> Page layout parsing data:
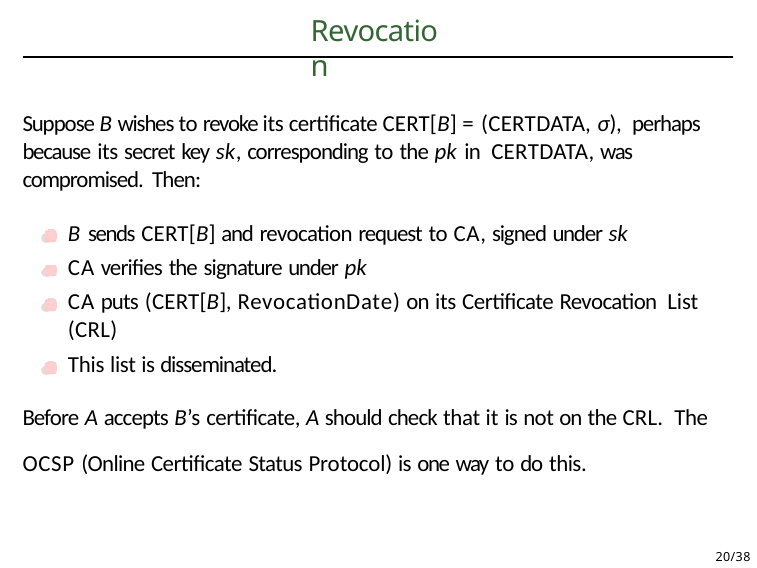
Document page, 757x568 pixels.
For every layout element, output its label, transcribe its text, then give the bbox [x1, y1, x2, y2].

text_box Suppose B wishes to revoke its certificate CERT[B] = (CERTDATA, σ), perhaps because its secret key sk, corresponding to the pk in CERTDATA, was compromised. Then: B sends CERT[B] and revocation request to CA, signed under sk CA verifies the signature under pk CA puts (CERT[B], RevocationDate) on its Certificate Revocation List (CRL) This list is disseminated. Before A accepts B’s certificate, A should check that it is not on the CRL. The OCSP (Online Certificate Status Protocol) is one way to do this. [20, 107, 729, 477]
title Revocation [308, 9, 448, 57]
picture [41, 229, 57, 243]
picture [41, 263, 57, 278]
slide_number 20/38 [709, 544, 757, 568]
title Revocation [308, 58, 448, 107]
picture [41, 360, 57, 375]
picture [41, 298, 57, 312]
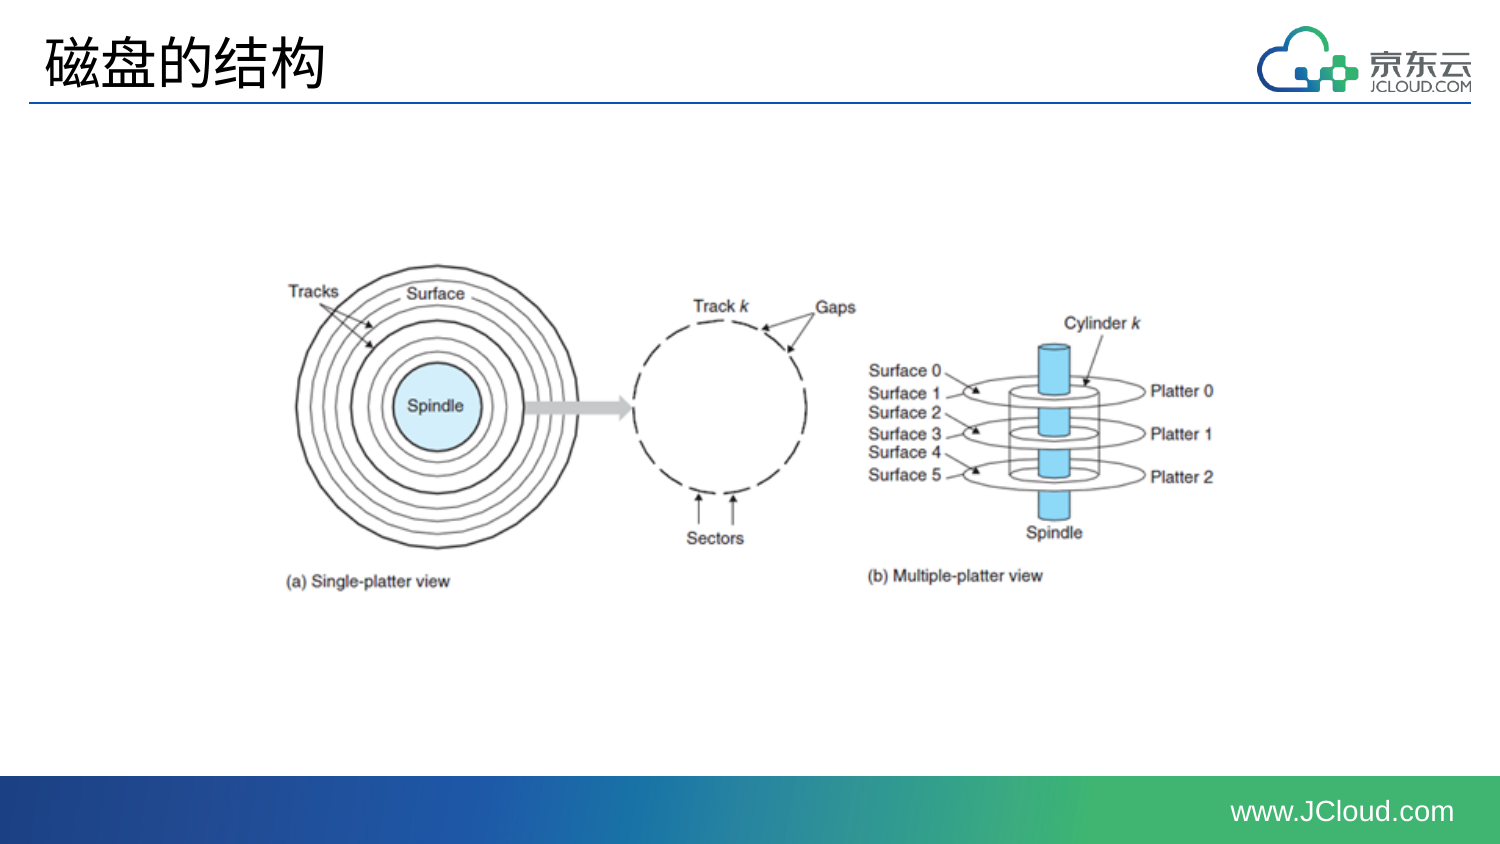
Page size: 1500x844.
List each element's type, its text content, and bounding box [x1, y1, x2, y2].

> What is being asked: Repeat exactly the lines in the entries from the one containing "For every layout" to the final line, inclusive, and nothing beyond them; skip pictures.

> Task output:
For every layout element, output its label, transcribe its text, then give the bbox [x1, y1, x2, y2].

text_box Suppose B wishes to revoke its certificate CERT[B] = (CERTDATA, σ), perhaps because its secret key sk, corresponding to the pk in CERTDATA, was compromised. Then: B sends CERT[B] and revocation request to CA, signed under sk CA verifies the signature under pk CA puts (CERT[B], RevocationDate) on its Certificate Revocation List (CRL) This list is disseminated. Before A accepts B’s certificate, A should check that it is not on the CRL. The OCSP (Online Certificate Status Protocol) is one way to do this. [20, 107, 729, 477]
title Revocation [308, 9, 448, 57]
picture [41, 229, 57, 243]
picture [41, 263, 57, 278]
slide_number 20/38 [709, 544, 757, 568]
title Revocation [308, 58, 448, 107]
picture [41, 360, 57, 375]
picture [41, 298, 57, 312]
Page size: 1500x844.
List each element's type, its text content, and bounding box [x1, y1, x2, y2].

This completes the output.